Alle sahen ihn erstaunt an. Der Expeditionsleiter schien ihre Verwunderung zu genießen. Er hatte ein jugendliches Aussehen, was aber wohl vor allem daran lag, dass er erst vor kurzem wieder eine Verjüngungspille eingenommen hatte. In Wahrheit gehörte er zu den erfahrensten Experten in der Runde. Schließlich leitete er schon seit über 100 Jahren die Abteilung für extrastellare Exploration.
"Aber auf dieses Märchen fallen doch noch nicht einmal Kleinkinder herein!" protestierte eine Kadohanerin mit besonders weitem Gewand. Es wellte sich wie ein stürmisches Meer, als sie unwillig abwinkte.

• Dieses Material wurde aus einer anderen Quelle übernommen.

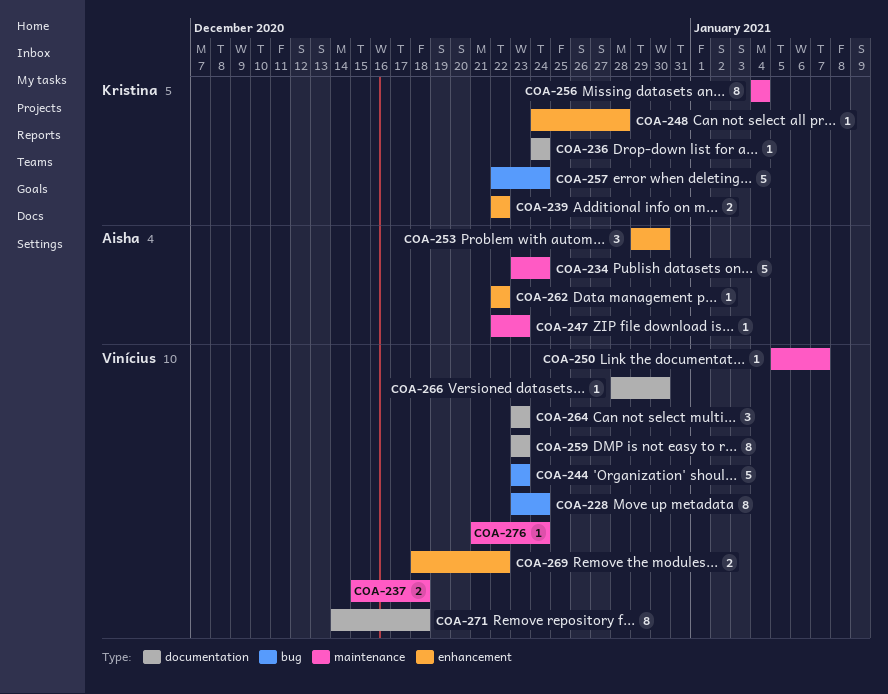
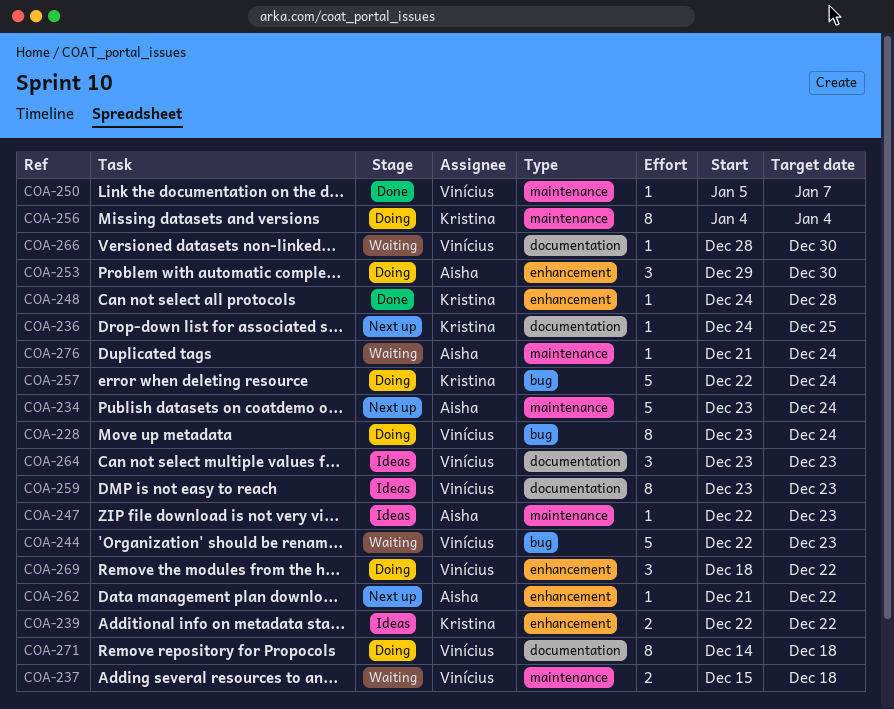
COA-236, due: Dec 24 -> Dec 25
COA-244, start: Dec 23 -> Dec 22
COA-262, start: Dec 22 -> Dec 21
COA-269, estimate: 2 -> 3
COA-276, owner: Vinícius -> Aisha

"Bei uns vielleicht nicht", räumte der Expeditionsleiter ein. "Vergesst aber bitte nicht: Wir ähneln den Erdlingen zwar äußerlich, unterscheiden uns in unserer Hirnstruktur aber sehr stark von ihnen. Während bei uns die Verarbeitung von Emotionen und analytische Operationen in zwei voneinander unabhängigen Gehirnen ablaufen, verfügen die Erdlinge für beides nur über ein einziges Organ. Dadurch werden die Denkvorgänge unmittelbar von ihren Gefühlen beeinflusst."
"Ja – und?" fragte ein anderes Kommissionsmitglied. "Was nützt uns das?"
Der Expeditionsleiter lächelte überlegen – mit der linken Gesichtshälfte, der, wo sein Gefühlshirn saß. "Nun", erläuterte er, "wir müssen lediglich eine Katastrophe inszenieren, die den Erdlingen die mangelnde Zuverlässigkeit einer anderen, für sie wichtigen Energiequelle auf drastische Weise vor Augen führt. Die dadurch ausgelösten Angstgefühle werden die Bereitschaft, unserer Windstromgeschichte Glauben zu schenken, automatisch erhöhen."